Tasks to carry out:
[1] Using the list of events, explain why New York's Five Families began actively recruiting members again.
[2] Gather every line in the rows that contains the word "backdrop".

Reading passage:
Events
Facing a shortage of "soldiers" and other low level members, New York's Five Families begin actively recruiting members after a twenty-year hiatus.
Salvatore Bonanno, the son of mafia boss Joseph Bonanno, becomes a "made man" and an official member of the Bonanno crime family.
February 9 – In Sicily, the bandit Gaspare Pisciotta dies in his cell from strychnine poisoning while on trial. Pisciotta had claimed that he killed his companion and separatist Salvatore Giuliano on orders from Mario Scelba, then Italian Minister of the Interior.
March 25 – Joe Adonis is convicted of perjury and sentenced to two years in a federal penitentiary. Facing a deportation order from 1954, Adonis offers to leave the country voluntarily while the verdict is under appeal as an alternative to jail time.
March 27 – Johnny Dio is convicted on charges of evading New York state income taxes, and sentenced to 60 days in prison.
 April 11 – The Rome daily newspaper Avanti! publishes a photograph of a candy factory in Palermo under the headline "Textiles and Sweets on the Drug Route."  The factory was reportedly set up by Calogero Vizzini and Italian-American gangster Lucky Luciano in 1949. In the evening after the story is published, the factory closes and the laboratory's chemists are reportedly smuggled out of the country. Police suspected that the factory was a cover for heroin trafficking.

Stored data:

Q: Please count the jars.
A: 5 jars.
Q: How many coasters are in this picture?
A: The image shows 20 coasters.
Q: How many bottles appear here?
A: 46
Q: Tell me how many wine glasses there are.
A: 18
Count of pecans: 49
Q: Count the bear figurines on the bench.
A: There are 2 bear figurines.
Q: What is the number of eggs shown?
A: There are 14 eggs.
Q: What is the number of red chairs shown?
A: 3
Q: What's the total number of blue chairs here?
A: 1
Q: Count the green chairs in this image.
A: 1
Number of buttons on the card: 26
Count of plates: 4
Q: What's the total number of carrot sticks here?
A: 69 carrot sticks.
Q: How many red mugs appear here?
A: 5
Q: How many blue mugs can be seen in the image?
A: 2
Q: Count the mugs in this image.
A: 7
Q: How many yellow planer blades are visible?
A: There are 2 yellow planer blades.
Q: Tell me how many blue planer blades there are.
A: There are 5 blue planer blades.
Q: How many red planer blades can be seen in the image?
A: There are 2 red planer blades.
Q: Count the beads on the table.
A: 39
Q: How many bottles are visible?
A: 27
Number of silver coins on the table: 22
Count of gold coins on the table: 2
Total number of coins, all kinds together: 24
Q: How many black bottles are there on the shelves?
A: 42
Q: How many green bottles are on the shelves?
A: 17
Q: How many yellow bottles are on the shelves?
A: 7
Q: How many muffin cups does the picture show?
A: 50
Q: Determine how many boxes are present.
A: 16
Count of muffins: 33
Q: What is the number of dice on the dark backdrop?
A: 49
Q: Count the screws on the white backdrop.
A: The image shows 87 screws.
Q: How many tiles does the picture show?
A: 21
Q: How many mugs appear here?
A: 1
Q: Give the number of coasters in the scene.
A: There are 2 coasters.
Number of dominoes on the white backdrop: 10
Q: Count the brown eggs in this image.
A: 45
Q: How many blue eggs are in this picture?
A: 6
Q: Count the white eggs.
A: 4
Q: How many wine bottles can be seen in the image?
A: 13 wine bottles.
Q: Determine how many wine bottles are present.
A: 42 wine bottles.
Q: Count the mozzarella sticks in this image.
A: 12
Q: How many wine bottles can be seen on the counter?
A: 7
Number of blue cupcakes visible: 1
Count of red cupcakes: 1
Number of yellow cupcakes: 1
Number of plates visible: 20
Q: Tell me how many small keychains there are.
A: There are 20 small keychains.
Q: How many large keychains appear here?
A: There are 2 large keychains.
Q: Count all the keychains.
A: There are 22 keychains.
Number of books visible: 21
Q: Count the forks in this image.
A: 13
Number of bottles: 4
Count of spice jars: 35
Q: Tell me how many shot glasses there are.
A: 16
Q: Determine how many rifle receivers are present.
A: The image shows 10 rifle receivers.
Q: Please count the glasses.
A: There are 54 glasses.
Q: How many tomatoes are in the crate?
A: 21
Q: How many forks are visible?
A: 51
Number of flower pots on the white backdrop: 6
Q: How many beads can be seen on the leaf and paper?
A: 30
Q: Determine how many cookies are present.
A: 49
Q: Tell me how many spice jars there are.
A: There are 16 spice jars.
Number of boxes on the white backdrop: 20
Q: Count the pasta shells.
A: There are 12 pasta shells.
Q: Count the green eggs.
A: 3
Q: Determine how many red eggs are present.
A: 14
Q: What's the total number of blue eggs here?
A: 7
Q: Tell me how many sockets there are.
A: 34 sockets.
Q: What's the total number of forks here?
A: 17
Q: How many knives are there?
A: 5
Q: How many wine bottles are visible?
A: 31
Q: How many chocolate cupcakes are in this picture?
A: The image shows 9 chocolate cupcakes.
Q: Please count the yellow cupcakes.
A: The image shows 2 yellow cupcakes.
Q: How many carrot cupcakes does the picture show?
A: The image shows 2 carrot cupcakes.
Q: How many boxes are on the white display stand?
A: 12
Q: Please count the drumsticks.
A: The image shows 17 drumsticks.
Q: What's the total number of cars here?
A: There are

Exercise solutions:
[1] They were facing a shortage of "soldiers" and other low-level members, so they began recruiting again after a twenty-year hiatus.

[2]
Q: What is the number of dice on the dark backdrop?
Q: Count the screws on the white backdrop.
Number of dominoes on the white backdrop: 10
Number of flower pots on the white backdrop: 6
Number of boxes on the white backdrop: 20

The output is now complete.